NEW YORK (Reuters) - Global warming threatens U.S. security by leaving important military hubs vulnerable to rising seas and possibly fomenting anti-American sentiment, U.S. Sen. John Kerry said on Monday.

Green Business

There is "scarcely an instrument of U.S. foreign policy" that was not vulnerable to climate change, which scientists say will raise sea levels by melting glaciers and ice sheets on Greenland and Antarctica, Kerry, a Democrat, said at a Council on Foreign Relations meeting.

U.S. military hubs that could be harmed by rising seas include the island Diego Garcia in the Indian Ocean, a center for military operations across the Middle East, and Norfolk, Virginia, home to the U.S. Atlantic Fleet.

Kerry said the piers at Norfolk may have to be completely rebuilt if seas rise significantly since they are cemented to the sea floor. The problem was surmountable, but could be "expensive, complicated and perhaps (would even have an impact on) readiness," he said.

The senator's comments came as the U.S. Congress mulls a climate bill that aims to cut emissions of greenhouse gases such as carbon dioxide and methane. The legislation would cut emissions by less than many developing countries want.

Many poor countries want industrialized countries to take deep action on reducing emissions because they enjoyed nearly two centuries of freely doing so during the rise to modernization.

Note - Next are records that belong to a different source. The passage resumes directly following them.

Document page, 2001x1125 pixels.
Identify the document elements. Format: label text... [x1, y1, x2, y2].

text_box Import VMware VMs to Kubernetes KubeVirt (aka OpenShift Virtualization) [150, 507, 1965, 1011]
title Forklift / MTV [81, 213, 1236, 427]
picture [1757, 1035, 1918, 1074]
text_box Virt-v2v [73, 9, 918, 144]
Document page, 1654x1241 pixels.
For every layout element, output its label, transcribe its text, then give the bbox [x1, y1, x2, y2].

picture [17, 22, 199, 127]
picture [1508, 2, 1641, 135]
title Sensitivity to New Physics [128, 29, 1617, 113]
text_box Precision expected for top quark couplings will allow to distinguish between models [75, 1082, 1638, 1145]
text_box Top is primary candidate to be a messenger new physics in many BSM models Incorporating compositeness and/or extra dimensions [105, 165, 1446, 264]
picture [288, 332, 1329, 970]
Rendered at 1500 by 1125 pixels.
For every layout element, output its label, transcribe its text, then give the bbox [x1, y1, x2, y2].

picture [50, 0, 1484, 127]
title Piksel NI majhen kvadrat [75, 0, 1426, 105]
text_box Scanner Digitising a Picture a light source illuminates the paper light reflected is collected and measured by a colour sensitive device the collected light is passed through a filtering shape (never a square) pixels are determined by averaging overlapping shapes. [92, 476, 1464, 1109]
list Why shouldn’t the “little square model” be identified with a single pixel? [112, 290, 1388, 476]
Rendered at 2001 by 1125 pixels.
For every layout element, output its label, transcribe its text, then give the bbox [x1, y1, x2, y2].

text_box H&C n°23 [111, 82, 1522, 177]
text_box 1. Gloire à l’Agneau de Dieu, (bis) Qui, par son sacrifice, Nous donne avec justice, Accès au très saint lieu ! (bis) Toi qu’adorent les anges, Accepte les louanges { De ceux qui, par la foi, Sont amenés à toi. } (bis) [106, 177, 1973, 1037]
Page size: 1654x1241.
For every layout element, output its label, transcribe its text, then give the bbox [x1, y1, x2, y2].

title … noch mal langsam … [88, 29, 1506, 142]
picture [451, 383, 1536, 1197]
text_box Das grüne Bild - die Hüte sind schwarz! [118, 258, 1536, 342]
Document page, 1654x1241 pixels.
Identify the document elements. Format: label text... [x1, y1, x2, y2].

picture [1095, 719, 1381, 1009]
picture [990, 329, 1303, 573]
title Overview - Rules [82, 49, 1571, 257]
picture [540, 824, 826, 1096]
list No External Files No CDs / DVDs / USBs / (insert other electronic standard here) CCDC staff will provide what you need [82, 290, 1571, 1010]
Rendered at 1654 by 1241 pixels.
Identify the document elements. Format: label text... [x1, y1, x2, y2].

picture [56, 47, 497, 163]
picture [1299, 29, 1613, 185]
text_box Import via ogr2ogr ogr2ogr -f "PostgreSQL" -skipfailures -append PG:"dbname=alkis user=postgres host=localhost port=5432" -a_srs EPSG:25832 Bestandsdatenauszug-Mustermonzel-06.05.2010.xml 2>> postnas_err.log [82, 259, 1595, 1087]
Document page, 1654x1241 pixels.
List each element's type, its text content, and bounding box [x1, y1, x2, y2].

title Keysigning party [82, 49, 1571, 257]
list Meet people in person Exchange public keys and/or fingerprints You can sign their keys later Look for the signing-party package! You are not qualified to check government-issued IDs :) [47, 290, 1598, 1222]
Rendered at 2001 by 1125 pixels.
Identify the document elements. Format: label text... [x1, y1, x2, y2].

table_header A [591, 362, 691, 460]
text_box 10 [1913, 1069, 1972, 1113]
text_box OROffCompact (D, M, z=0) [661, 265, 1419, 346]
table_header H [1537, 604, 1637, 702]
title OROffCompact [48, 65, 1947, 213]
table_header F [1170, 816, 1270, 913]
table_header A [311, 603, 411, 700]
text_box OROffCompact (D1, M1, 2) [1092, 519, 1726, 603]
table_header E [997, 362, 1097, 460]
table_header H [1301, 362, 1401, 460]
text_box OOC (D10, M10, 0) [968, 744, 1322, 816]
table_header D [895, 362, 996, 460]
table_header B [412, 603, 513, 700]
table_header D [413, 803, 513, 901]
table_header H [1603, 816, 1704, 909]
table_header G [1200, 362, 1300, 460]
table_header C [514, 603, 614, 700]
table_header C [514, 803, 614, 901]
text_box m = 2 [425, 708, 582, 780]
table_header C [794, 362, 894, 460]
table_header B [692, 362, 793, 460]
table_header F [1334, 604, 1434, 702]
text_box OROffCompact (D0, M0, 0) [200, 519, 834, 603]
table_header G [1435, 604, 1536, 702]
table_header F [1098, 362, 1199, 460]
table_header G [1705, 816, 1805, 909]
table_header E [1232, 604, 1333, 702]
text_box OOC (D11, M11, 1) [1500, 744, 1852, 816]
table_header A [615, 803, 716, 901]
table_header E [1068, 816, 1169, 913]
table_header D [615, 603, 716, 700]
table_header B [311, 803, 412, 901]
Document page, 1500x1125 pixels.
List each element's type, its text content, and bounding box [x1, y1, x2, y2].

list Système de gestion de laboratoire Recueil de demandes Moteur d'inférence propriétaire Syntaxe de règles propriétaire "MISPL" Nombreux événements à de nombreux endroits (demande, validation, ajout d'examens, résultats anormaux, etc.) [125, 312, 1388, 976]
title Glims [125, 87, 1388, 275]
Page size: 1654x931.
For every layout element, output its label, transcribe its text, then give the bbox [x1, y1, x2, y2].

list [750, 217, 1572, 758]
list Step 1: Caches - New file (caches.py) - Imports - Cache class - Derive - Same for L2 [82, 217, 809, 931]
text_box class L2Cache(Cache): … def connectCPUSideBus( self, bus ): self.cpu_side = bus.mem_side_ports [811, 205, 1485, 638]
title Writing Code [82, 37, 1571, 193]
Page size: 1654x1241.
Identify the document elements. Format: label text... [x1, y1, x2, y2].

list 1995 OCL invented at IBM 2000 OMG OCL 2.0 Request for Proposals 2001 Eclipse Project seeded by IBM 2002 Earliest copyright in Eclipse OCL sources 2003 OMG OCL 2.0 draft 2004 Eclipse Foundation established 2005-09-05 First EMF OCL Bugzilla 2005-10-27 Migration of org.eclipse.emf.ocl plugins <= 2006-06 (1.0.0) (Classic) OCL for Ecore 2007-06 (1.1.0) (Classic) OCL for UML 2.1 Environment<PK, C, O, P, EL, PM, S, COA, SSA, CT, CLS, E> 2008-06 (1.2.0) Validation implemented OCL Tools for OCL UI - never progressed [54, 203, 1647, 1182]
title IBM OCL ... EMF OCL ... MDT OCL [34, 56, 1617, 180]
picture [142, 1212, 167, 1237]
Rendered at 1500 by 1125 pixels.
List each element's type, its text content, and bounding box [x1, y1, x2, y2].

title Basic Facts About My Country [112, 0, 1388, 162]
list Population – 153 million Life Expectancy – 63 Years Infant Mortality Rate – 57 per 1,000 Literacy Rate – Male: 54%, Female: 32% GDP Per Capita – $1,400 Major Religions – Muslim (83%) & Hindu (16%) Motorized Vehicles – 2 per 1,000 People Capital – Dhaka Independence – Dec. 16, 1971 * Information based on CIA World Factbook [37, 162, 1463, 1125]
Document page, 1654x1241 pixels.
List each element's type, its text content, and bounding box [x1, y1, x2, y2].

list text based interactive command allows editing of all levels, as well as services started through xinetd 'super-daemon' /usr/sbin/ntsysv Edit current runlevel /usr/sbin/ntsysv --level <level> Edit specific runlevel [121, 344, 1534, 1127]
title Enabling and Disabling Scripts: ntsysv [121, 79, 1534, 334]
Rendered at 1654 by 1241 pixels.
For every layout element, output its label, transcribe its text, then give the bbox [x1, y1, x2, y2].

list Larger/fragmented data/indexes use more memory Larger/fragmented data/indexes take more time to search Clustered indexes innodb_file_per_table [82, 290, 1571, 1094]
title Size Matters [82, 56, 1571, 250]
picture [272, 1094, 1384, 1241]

Kerry, the chairman of the Senate Foreign Relations Committee, said it was "not hard to see" that U.S. inaction on climate change could crystallize anti-American resentment. That was most likely in poor countries across South Asia and Africa that are most vulnerable to climate change's expected floods, heat waves, and droughts, that are also the nations least able to do anything about climate change.

Droughts and desertification from climate change could hit hardest in South Asia, home to what Kerry called "the center of our terrorist threat."

The climate bill is expected to go to a vote in the House this summer. Its future in the Senate is uncertain.